In 2016, the media scholars Jieun Shin and Kjerstin Thorson analyzed a data set of 300 million tweets from the 2012 election. Twitter users, they found, “selectively share fact-checking messages that cheerlead their own candidate and denigrate the opposing party’s candidate.” And when users encountered a fact-check that revealed their candidate had gotten something wrong, their response wasn’t to get mad at the politician for lying to them. It was to attack the fact checkers.
“We have found that Twitter users tend to retweet to show approval, argue, gain attention and entertain,” researcher Jon-Patrick Allem wrote last year, summarizing a study he’d co-authored. “Truthfulness of a post or accuracy of a claim was not an identified motivation for retweeting.”
In another study, published last month in Nature, a team of psychologists tracked thousands of users interacting with false information.
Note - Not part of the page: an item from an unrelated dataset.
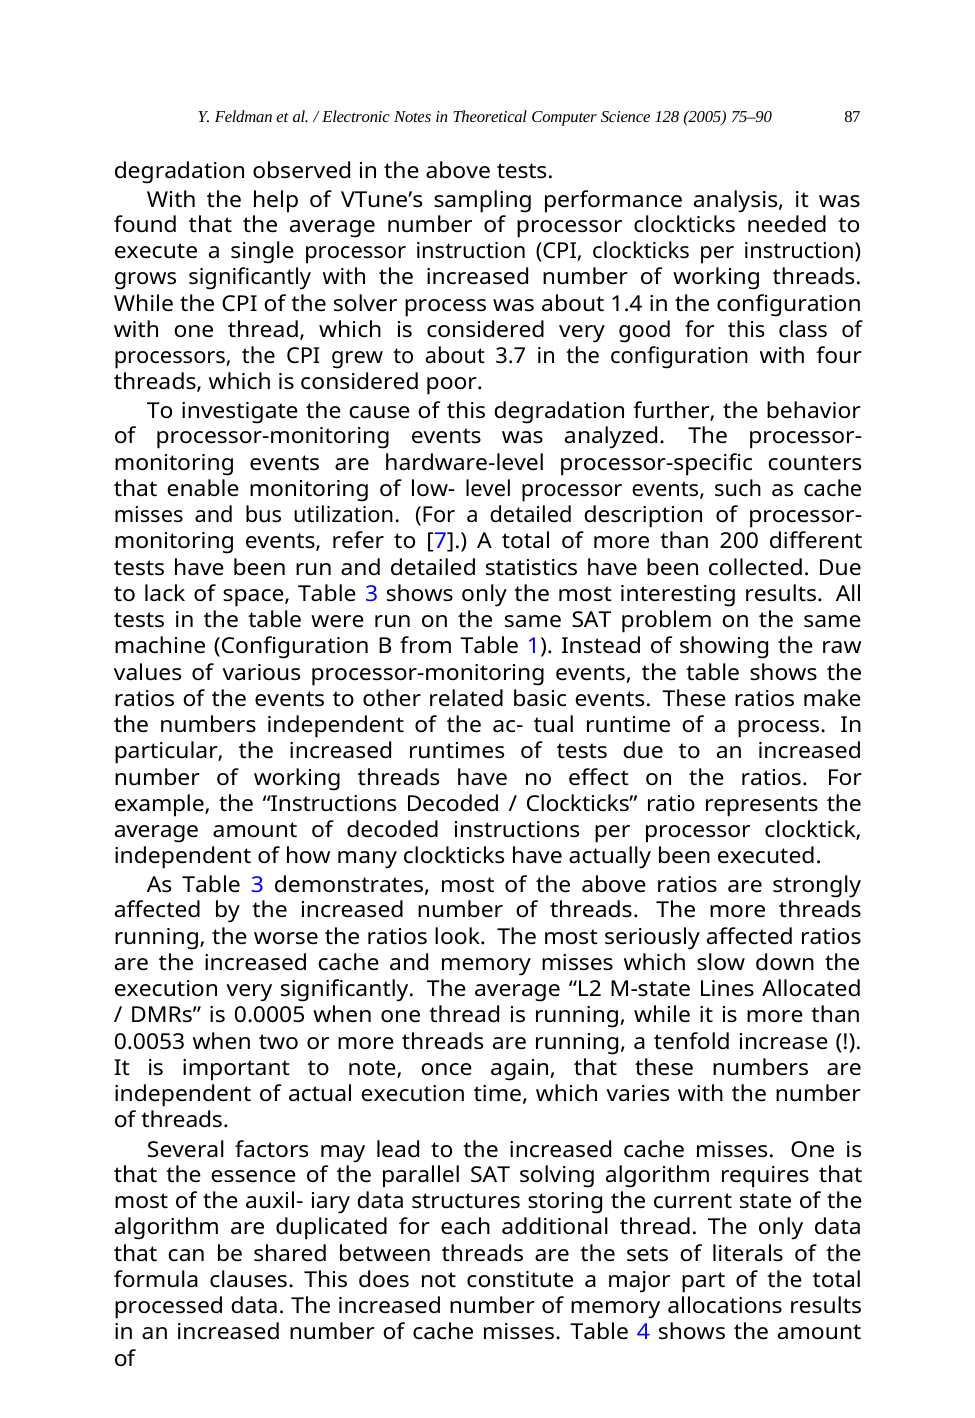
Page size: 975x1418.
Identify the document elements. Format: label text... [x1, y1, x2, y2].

text With the help of VTune’s sampling performance analysis, it was found that the average number of processor clockticks needed to execute a single processor instruction (CPI, clockticks per instruction) grows significantly with the increased number of working threads. While the CPI of the solver process was about 1.4 in the configuration with one thread, which is considered very good for this class of processors, the CPI grew to about 3.7 in the configuration with four threads, which is considered poor. [113, 186, 862, 396]
text As Table 3 demonstrates, most of the above ratios are strongly affected by the increased number of threads. The more threads running, the worse the ratios look. The most seriously affected ratios are the increased cache and memory misses which slow down the execution very significantly. The average “L2 M-state Lines Allocated / DMRs” is 0.0005 when one thread is running, while it is more than 0.0053 when two or more threads are running, a tenfold increase (!). It is important to note, once again, that these numbers are independent of actual execution time, which varies with the number of threads. [113, 872, 862, 1134]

Republican test subjects who were shown a false headline about migrants trying to enter the United States (“Over 500 ‘Migrant Caravaners’ Arrested With Suicide Vests”) mostly identified it as false; only 16 percent called it accurate. But if the experimenters instead asked the subjects to decide whether to share the headline, 51 percent said they would.
“Most people do not want to spread misinformation,” the study’s authors wrote. “But the social media context focuses their attention on factors other than truth and accuracy.”
In a highly polarized society like today’s United States — or, for that matter, India or parts of Europe — those incentives pull heavily toward ingroup solidarity and outgroup derogation. They do not much favor consensus reality or abstract ideals of accuracy.
As people get more prone to misinformation, opportunists and charlatans are also getting better at exploiting this. That can mean tear-it-all-down populists who rise on promises to smash the establishment and control minorities. It can also mean government agencies or freelance hacker groups stirring up social divisions abroad for their benefit. But the roots of the crisis go deeper than them.
“The problem is that when we encounter opposing views in the age and context of social media, it’s not like reading them in a newspaper while sitting alone,” the sociologist Zeynep Tufekci wrote in a much-circulated MIT Technology Review article. “It’s like hearing them from the opposing team while sitting with our fellow fans in a football stadium. Online, we’re connected with our communities, and we seek approval from our like-minded peers. We bond with our team by yelling at the fans of the other one.”
In an ecosystem where that sense of identity conflict is all-consuming, she wrote, “belonging is stronger than facts.”